La Corte Costituzionale ritiene inammissibile la questione di legittimità costituzionale sollevata contro l'art. 9, comma 1, d.l. n. 1/2012 che ha abrogato le previgenti tariffe professionali

di Lucia Izzo - È inammissibile la questione di legittimità costituzionale in relazione all'art. 9, comma 1, d.l. n. 1/2012 (conv. in l. n. 27/2012), che ha abrogato le previgenti tariffe professionali, non essendo stato violato il parametro di cui l'art. 77, comma 2, della Costituzione.


Lo ha chiarito la Corte Costituzionale nell'ordinanza n. 204/2018 (qui sotto allegata) depositata il 15 novembre.


La questione viene rimessa alla Consulta dalla la Commissione Tributaria Provinciale di Milano, dopo che questa ha respinto nel merito la domanda di un contribuente in un giudizio di opposizione ad avviso di liquidazione relativo ad accertamento di omesso versamento di imposta del registro.

I dubbi di costituzionalità

Tuttavia, insede di liquidazione delle spese giudiziali in favore della vittoriosa Agenzia delle entrate, la CTP ritiene di dover sollevare, in riferimento all'art. 77, secondo comma, della Costituzione, questione di legittimità costituzionale inerente l'art. 9, comma 1, del decreto-legge 24 gennaio 2012, n. 1 (Disposizioni urgenti per la concorrenza, lo sviluppo delle infrastrutture e la competitività), convertito, con modificazioni, nella legge 24 marzo 2012, n. 27.


Secondo il giudice rimettente, infatti, la disposizione denunciata, che ha abrogato le previgenti tariffe professionali, violerebbe il parametro evocato, in quanto adottata in difetto del requisito della «necessità», cui è subordinato (oltre a quello della «urgenza») l'esercizio in casi straordinari del potere legislativo da parte del Governo.


Ad avviso della CTP, "quantomeno in ambito forense", la cosiddetta liberalizzazione delle tariffe si concretizzerebbe "in un depauperamento del professionista (...) che abbia assistito il contribuente nel giudizio tributario, senza che tale minor locupletazione possa incidere sulla economia nazionale, men che meno sulla libera concorrenza professionale".

Questa, anzi, finirebbe con l'incidere sui consumi, riducendo la capacità d'acquisto del reddito prodotto in sede professionale, per cui non vi sarebbe stato motivo, ad avviso della Commissione, di abrogare le tariffe professionali che "hanno svolto egregiamente la propria funzione nell'arco di ben 70 anni".

Non illegittima l'abrogazione delle previgenti tariffe professionali

Tuttavia, spiega la Consulta, la rimettente trascura di considerare che, ai sensi del comma 2 del censurato art. 9 del d.l. n. 1 del 2012, "nel caso di liquidazione da parte di un organo giurisdizionale"(quale, appunto, quella che essa deve effettuare), il quantum del compenso è sottratto alla logica della liberalizzazione, poiché va "determinato con riferimento a parametri stabiliti con decreto del Ministro vigilante".
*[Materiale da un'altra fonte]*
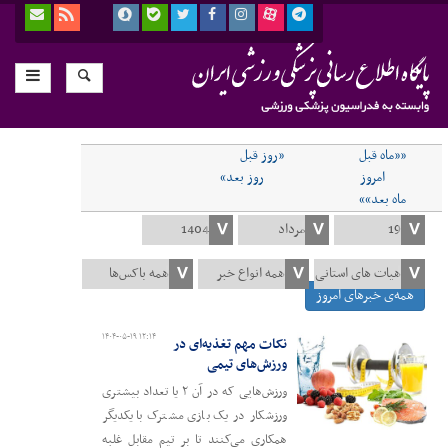
««ماه قبل
«روز قبل
امروز
روز بعد»
ماه بعد»»
همه‌ی خبرهای امروز
۱۴۰۴-۰۵-۱۹ ۱۲:۱۴
نکات مهم تغذیه‌ای در
ورزش‌های تیمی
ورزش‌هایی که در آن ۲ یا تعداد بیشتری
ورزشکار در یک بازی مشترک با یکدیگر
همکاری می‌کنند تا بر تیم مقابل غلبه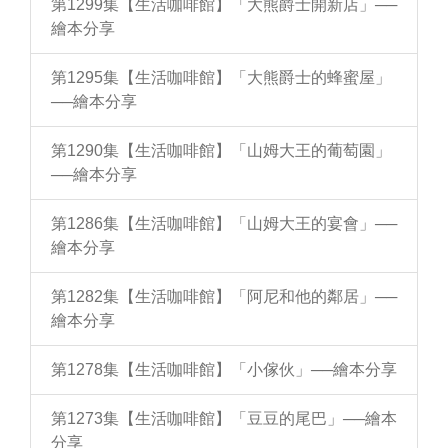
第1299集【生活咖啡館】「大熊爵士開新店」──
繪本分享
第1295集【生活咖啡館】「大熊爵士的蜂蜜屋」
──繪本分享
第1290集【生活咖啡館】「山姆大王的葡萄園」
──繪本分享
第1286集【生活咖啡館】「山姆大王的宴會」──
繪本分享
第1282集【生活咖啡館】「阿尼和他的鄰居」──
繪本分享
第1278集【生活咖啡館】「小傢伙」──繪本分享
第1273集【生活咖啡館】「豆豆的尾巴」──繪本
分享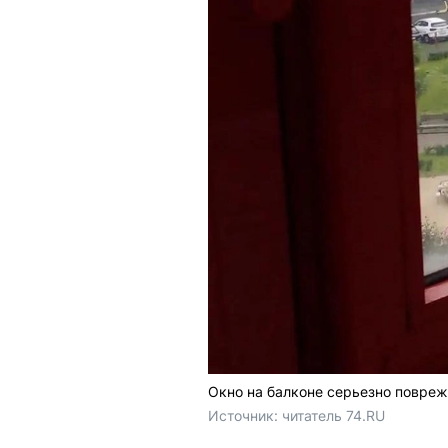
Окно на балконе серьезно повре
Источник: 
читатель 74.RU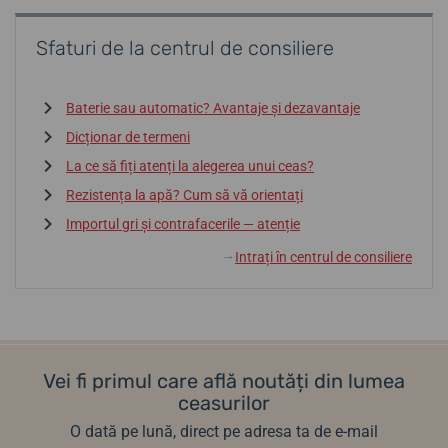
Sfaturi de la centrul de consiliere
Baterie sau automatic? Avantaje și dezavantaje
Dicționar de termeni
La ce să fiți atenți la alegerea unui ceas?
Rezistența la apă? Cum să vă orientați
Importul gri și contrafacerile — atenție
Intrați în centrul de consiliere
↓
Vei fi primul care află noutăți din lumea
ceasurilor
O dată pe lună, direct pe adresa ta de e-mail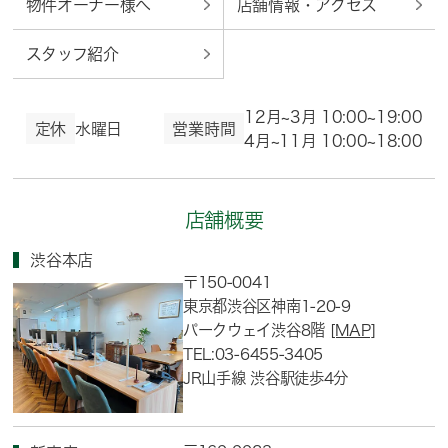
物件オーナー様へ
店舗情報・アクセス
スタッフ紹介
12月~3月 10:00~19:00
定休
水曜日
営業時間
4月~11月 10:00~18:00
店舗概要
渋谷本店
〒150-0041
東京都渋谷区神南1-20-9
パークウェイ渋谷8階
[MAP]
TEL:03-6455-3405
JR山手線 渋谷駅徒歩4分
Inoltre, come emerge dalla stessa ordinanza di rimessione, ciò che, nella specie, quel giudice deve liquidare è il compenso dovuto alla difesa dell'Agenzia delle entrate e non quello dovuto al professionista che abbia assistito il contribuente, esclusivamente in relazione al quale sono formulate le censure rivolte alla norma abrogativa delle previgenti tariffe professionali.

In conclusione, la questione sollevata è, sotto più profili, priva di concreta rilevanza nel giudizio a quo (e, comunque, è su tali profili assolutamente carente di motivazione), il che ne comporta la manifesta inammissibilità.